Another novel method is to combine the firefly algorithm with a traditional PID (Proportional–Integral–Derivative) controller. The firefly algorithm is a nature-inspired meta-heuristic based on the behavior of fireflies. I don't know if this method is available commercially, but there is research on it.


Joined Jun 17, 2014
Hello guys! I wonder if you guys can help me to at least understand what I'm asking better so I can ask in a better way lol.

Is it possible to control a small brushless motor and have control of rpms but also have a way to adjust torque sperately. For instance have low rpm with greater torque or vice versa?

That's pretty much what you do with a speed controller. The speed is held somewhat constant which means the torque is whatever is needed to keep the speed more or less constant, but the speed is also adjusted so that it can slow down a little and let the user know how much the tool is working. So by adjusting the speed and the rate of change of the speed with torque (angular acceleration or rather deceleration), you are adjusting both really.
It's interesting that if you just make the speed adjusted to a constant level, then the motor could stall suddenly without warning.
As mentioned in the post just before mine, you can only get so much out of the motor unless you overdrive it and then only for short periods and hope the brushes do not get damaged.


Joined Feb 24, 2006
The answer to the question in the title depends on what the word "separately" means to you. If it means: "can I control either torque or rotational velocity, the answer is yes". Since there is a fixed relationship between torque, power and rotational velocity, if you change either torque or rational velocity the other quantity will change to maintain constant power. This is the same rule as Ohm's law which forbids controlling the voltage and the current from a power supply independently.

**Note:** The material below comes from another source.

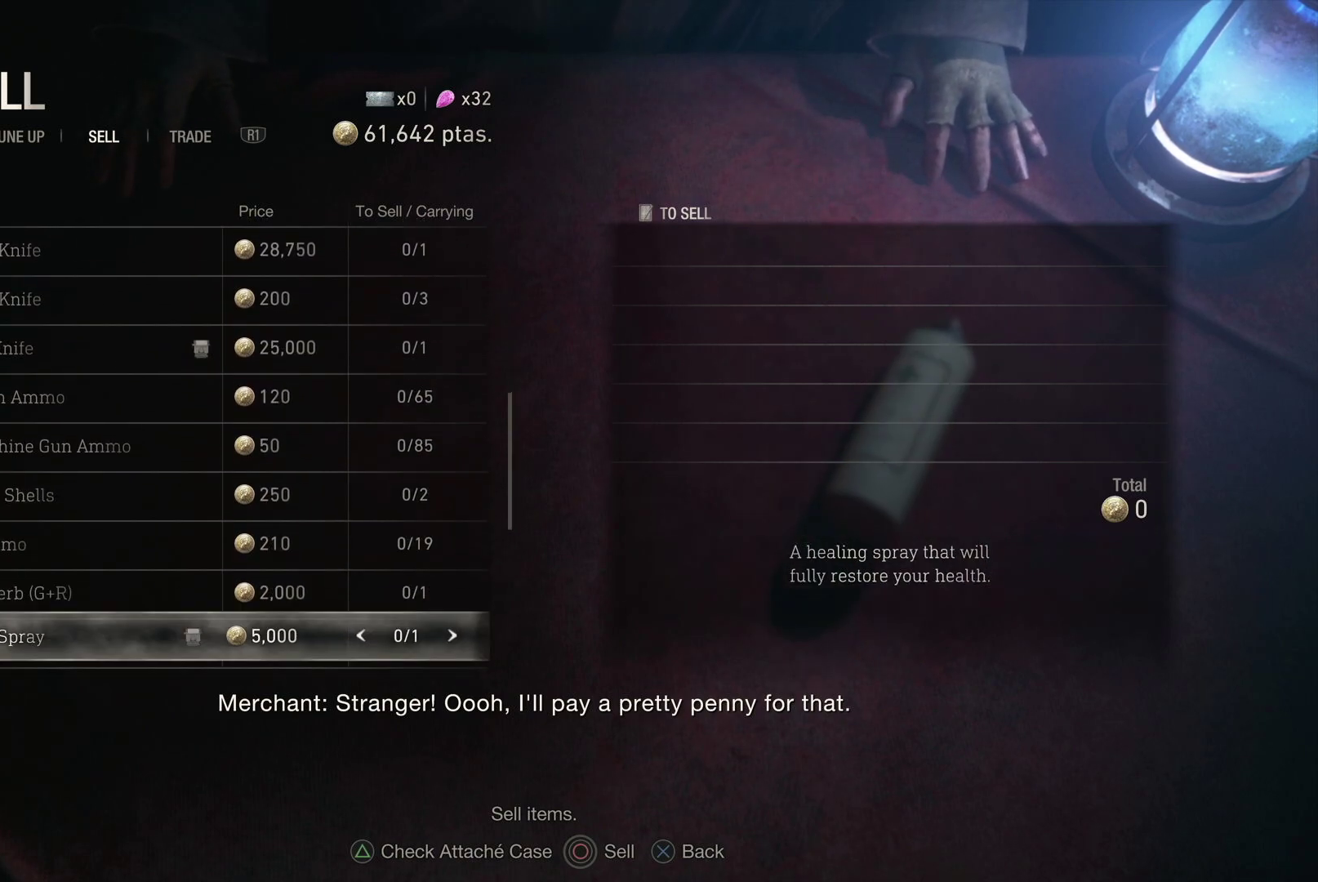
{"buttons": ["DPAD_DOWN"], "left_stick": "center", "right_stick": "center", "events": [[200, "DPAD_DOWN", "down"]]}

If it means: "can I set the torque and the rotational velocity to arbitrary values independently, then the answer is no".

Thread Starter


Joined Sep 10, 2023
A CVT coupled to a controller might be a solution.
You confirmed some things I intuitively knew, and you gave me some pretty simple relationships I can use to actually know what I need. Right on man, thank you! You also brought out some questions I hadn't known to have.

I'm just starting to rethink an idea I had several years ago. I would like to use a brushless motor on a tattoo machine. My problem with rotorary tattooing machines that isn't a problem with an old school coil machine is how soft the needles hit at lower voltages. You need them to go slower sometimes but at the same time they still need to hit the skin with enough force to push however many needles deep enough. I have for years wondered if a brushless motor could overcome this thing I dislike.

The FOC and firefly algorithm info are much appreciated. I really look forward to looking that up. Since I am a machinist and have ready access to the means to build one, I'd like to figure out if it'll be possible to have the kind of control I fantasize about. I'm always amazed at drastically the character of a brushless motor can change under the influence of novel, clever control. I think maybe there could be hitherto unreachable optimum profiles for different needle configurations. I say optimum but what is optimum in this scope will vary person to person and that's quite alright since it is infinitely adjustable. I have long been fascinated with pid controllers. Maybe time to learn about them for real now.